About this task =>
Write each entry out once more, please, precisely as shown.

Collected data =>
BEGIN

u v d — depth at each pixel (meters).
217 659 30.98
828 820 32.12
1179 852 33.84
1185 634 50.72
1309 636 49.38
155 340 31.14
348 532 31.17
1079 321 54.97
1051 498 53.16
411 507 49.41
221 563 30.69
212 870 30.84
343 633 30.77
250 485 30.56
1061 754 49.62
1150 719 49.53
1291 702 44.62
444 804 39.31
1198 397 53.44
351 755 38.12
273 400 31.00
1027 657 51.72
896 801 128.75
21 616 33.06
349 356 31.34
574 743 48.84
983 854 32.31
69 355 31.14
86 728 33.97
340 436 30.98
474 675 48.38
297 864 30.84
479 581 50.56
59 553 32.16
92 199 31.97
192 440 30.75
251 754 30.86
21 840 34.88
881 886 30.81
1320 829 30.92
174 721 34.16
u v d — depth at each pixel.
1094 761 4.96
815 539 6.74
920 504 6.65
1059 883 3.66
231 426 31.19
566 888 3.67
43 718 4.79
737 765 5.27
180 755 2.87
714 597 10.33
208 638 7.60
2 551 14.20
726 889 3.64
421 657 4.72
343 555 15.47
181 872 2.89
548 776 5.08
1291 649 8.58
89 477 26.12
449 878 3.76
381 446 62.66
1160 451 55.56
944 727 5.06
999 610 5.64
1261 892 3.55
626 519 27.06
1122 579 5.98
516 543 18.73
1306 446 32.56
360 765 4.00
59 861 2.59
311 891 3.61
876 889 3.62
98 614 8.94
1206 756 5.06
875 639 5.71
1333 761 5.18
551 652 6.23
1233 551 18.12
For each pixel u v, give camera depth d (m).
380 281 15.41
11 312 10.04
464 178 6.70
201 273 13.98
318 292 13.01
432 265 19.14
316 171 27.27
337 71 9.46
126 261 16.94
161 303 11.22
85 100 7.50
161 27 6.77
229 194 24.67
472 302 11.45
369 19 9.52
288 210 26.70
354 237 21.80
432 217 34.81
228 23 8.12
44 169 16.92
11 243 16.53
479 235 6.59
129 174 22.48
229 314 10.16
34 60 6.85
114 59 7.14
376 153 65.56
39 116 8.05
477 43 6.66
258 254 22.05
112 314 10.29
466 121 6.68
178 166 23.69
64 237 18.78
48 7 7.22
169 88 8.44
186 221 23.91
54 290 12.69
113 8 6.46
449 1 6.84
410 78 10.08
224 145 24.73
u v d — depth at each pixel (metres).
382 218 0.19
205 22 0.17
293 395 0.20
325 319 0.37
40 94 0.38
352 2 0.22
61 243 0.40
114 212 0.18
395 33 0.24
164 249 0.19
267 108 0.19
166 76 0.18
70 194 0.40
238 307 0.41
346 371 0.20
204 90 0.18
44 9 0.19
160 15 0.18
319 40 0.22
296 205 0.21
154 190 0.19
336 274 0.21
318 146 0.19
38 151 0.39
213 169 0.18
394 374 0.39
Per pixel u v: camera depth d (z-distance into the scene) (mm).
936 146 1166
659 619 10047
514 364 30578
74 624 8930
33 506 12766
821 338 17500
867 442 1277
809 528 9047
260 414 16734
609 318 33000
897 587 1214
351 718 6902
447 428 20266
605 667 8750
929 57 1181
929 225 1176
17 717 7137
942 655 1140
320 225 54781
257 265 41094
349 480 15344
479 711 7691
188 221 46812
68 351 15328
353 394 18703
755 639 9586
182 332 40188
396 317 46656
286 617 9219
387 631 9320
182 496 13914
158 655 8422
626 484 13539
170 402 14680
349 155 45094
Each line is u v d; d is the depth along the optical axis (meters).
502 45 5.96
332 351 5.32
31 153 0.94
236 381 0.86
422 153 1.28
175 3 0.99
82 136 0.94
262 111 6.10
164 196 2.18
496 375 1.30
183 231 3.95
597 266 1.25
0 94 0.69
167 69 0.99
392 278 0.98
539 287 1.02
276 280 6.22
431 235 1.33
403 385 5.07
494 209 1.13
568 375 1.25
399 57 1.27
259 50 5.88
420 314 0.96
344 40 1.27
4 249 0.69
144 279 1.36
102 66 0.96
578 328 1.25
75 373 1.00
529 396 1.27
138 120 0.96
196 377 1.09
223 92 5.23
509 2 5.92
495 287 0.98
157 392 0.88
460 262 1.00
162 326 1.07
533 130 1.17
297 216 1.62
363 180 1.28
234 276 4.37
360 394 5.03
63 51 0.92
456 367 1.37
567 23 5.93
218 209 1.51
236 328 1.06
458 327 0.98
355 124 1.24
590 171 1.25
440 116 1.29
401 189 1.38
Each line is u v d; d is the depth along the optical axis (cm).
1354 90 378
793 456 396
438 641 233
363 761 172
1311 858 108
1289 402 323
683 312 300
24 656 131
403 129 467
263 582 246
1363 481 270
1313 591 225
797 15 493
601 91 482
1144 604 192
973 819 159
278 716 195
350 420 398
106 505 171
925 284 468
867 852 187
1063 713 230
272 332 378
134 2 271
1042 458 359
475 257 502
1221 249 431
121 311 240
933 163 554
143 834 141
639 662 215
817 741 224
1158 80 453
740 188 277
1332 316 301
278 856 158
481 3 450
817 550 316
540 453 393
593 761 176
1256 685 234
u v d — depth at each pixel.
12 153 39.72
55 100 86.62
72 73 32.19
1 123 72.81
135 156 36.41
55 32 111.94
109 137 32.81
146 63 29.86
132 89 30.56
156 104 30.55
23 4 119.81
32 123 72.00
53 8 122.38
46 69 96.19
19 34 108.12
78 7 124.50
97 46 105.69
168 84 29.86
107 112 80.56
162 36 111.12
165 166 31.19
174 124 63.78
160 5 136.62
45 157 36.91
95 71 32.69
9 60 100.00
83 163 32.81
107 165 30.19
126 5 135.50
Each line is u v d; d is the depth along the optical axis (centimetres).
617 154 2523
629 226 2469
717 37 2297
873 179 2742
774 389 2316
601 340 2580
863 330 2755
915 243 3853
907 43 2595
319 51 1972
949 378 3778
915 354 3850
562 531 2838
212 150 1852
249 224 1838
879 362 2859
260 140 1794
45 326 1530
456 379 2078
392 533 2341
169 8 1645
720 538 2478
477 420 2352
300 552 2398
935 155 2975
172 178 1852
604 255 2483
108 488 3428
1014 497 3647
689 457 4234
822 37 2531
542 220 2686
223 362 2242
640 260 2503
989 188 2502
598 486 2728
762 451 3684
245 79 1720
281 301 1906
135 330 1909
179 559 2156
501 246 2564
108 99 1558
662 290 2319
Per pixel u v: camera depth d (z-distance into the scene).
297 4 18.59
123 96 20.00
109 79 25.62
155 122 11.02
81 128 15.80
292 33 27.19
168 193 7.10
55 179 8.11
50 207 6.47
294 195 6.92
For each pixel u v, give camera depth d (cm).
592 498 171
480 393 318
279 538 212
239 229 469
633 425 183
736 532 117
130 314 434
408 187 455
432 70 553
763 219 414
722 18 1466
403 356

END

Reply =>
u v d — depth at each pixel (meters).
217 659 30.98
828 820 32.12
1179 852 33.84
1185 634 50.72
1309 636 49.38
155 340 31.14
348 532 31.17
1079 321 54.97
1051 498 53.16
411 507 49.41
221 563 30.69
212 870 30.84
343 633 30.77
250 485 30.56
1061 754 49.62
1150 719 49.53
1291 702 44.62
444 804 39.31
1198 397 53.44
351 755 38.12
273 400 31.00
1027 657 51.72
896 801 128.75
21 616 33.06
349 356 31.34
574 743 48.84
983 854 32.31
69 355 31.14
86 728 33.97
340 436 30.98
474 675 48.38
297 864 30.84
479 581 50.56
59 553 32.16
92 199 31.97
192 440 30.75
251 754 30.86
21 840 34.88
881 886 30.81
1320 829 30.92
174 721 34.16
u v d — depth at each pixel.
1094 761 4.96
815 539 6.74
920 504 6.65
1059 883 3.66
231 426 31.19
566 888 3.67
43 718 4.79
737 765 5.27
180 755 2.87
714 597 10.33
208 638 7.60
2 551 14.20
726 889 3.64
421 657 4.72
343 555 15.47
181 872 2.89
548 776 5.08
1291 649 8.58
89 477 26.12
449 878 3.76
381 446 62.66
1160 451 55.56
944 727 5.06
999 610 5.64
1261 892 3.55
626 519 27.06
1122 579 5.98
516 543 18.73
1306 446 32.56
360 765 4.00
59 861 2.59
311 891 3.61
876 889 3.62
98 614 8.94
1206 756 5.06
875 639 5.71
1333 761 5.18
551 652 6.23
1233 551 18.12
For each pixel u v, give camera depth d (m).
380 281 15.41
11 312 10.04
464 178 6.70
201 273 13.98
318 292 13.01
432 265 19.14
316 171 27.27
337 71 9.46
126 261 16.94
161 303 11.22
85 100 7.50
161 27 6.77
229 194 24.67
472 302 11.45
369 19 9.52
288 210 26.70
354 237 21.80
432 217 34.81
228 23 8.12
44 169 16.92
11 243 16.53
479 235 6.59
129 174 22.48
229 314 10.16
34 60 6.85
114 59 7.14
376 153 65.56
39 116 8.05
477 43 6.66
258 254 22.05
112 314 10.29
466 121 6.68
178 166 23.69
64 237 18.78
48 7 7.22
169 88 8.44
186 221 23.91
54 290 12.69
113 8 6.46
449 1 6.84
410 78 10.08
224 145 24.73
u v d — depth at each pixel (metres).
382 218 0.19
205 22 0.17
293 395 0.20
325 319 0.37
40 94 0.38
352 2 0.22
61 243 0.40
114 212 0.18
395 33 0.24
164 249 0.19
267 108 0.19
166 76 0.18
70 194 0.40
238 307 0.41
346 371 0.20
204 90 0.18
44 9 0.19
160 15 0.18
319 40 0.22
296 205 0.21
154 190 0.19
336 274 0.21
318 146 0.19
38 151 0.39
213 169 0.18
394 374 0.39
Per pixel u v: camera depth d (z-distance into the scene) (mm).
936 146 1166
659 619 10047
514 364 30578
74 624 8930
33 506 12766
821 338 17500
867 442 1277
809 528 9047
260 414 16734
609 318 33000
897 587 1214
351 718 6902
447 428 20266
605 667 8750
929 57 1181
929 225 1176
17 717 7137
942 655 1140
320 225 54781
257 265 41094
349 480 15344
479 711 7691
188 221 46812
68 351 15328
353 394 18703
755 639 9586
182 332 40188
396 317 46656
286 617 9219
387 631 9320
182 496 13914
158 655 8422
626 484 13539
170 402 14680
349 155 45094
Each line is u v d; d is the depth along the optical axis (meters).
502 45 5.96
332 351 5.32
31 153 0.94
236 381 0.86
422 153 1.28
175 3 0.99
82 136 0.94
262 111 6.10
164 196 2.18
496 375 1.30
183 231 3.95
597 266 1.25
0 94 0.69
167 69 0.99
392 278 0.98
539 287 1.02
276 280 6.22
431 235 1.33
403 385 5.07
494 209 1.13
568 375 1.25
399 57 1.27
259 50 5.88
420 314 0.96
344 40 1.27
4 249 0.69
144 279 1.36
102 66 0.96
578 328 1.25
75 373 1.00
529 396 1.27
138 120 0.96
196 377 1.09
223 92 5.23
509 2 5.92
495 287 0.98
157 392 0.88
460 262 1.00
162 326 1.07
533 130 1.17
297 216 1.62
363 180 1.28
234 276 4.37
360 394 5.03
63 51 0.92
456 367 1.37
567 23 5.93
218 209 1.51
236 328 1.06
458 327 0.98
355 124 1.24
590 171 1.25
440 116 1.29
401 189 1.38
Each line is u v d; d is the depth along the optical axis (cm).
1354 90 378
793 456 396
438 641 233
363 761 172
1311 858 108
1289 402 323
683 312 300
24 656 131
403 129 467
263 582 246
1363 481 270
1313 591 225
797 15 493
601 91 482
1144 604 192
973 819 159
278 716 195
350 420 398
106 505 171
925 284 468
867 852 187
1063 713 230
272 332 378
134 2 271
1042 458 359
475 257 502
1221 249 431
121 311 240
933 163 554
143 834 141
639 662 215
817 741 224
1158 80 453
740 188 277
1332 316 301
278 856 158
481 3 450
817 550 316
540 453 393
593 761 176
1256 685 234
u v d — depth at each pixel.
12 153 39.72
55 100 86.62
72 73 32.19
1 123 72.81
135 156 36.41
55 32 111.94
109 137 32.81
146 63 29.86
132 89 30.56
156 104 30.55
23 4 119.81
32 123 72.00
53 8 122.38
46 69 96.19
19 34 108.12
78 7 124.50
97 46 105.69
168 84 29.86
107 112 80.56
162 36 111.12
165 166 31.19
174 124 63.78
160 5 136.62
45 157 36.91
95 71 32.69
9 60 100.00
83 163 32.81
107 165 30.19
126 5 135.50
Each line is u v d; d is the depth along the optical axis (centimetres).
617 154 2523
629 226 2469
717 37 2297
873 179 2742
774 389 2316
601 340 2580
863 330 2755
915 243 3853
907 43 2595
319 51 1972
949 378 3778
915 354 3850
562 531 2838
212 150 1852
249 224 1838
879 362 2859
260 140 1794
45 326 1530
456 379 2078
392 533 2341
169 8 1645
720 538 2478
477 420 2352
300 552 2398
935 155 2975
172 178 1852
604 255 2483
108 488 3428
1014 497 3647
689 457 4234
822 37 2531
542 220 2686
223 362 2242
640 260 2503
989 188 2502
598 486 2728
762 451 3684
245 79 1720
281 301 1906
135 330 1909
179 559 2156
501 246 2564
108 99 1558
662 290 2319
Per pixel u v: camera depth d (z-distance into the scene).
297 4 18.59
123 96 20.00
109 79 25.62
155 122 11.02
81 128 15.80
292 33 27.19
168 193 7.10
55 179 8.11
50 207 6.47
294 195 6.92
For each pixel u v, give camera depth d (cm).
592 498 171
480 393 318
279 538 212
239 229 469
633 425 183
736 532 117
130 314 434
408 187 455
432 70 553
763 219 414
722 18 1466
403 356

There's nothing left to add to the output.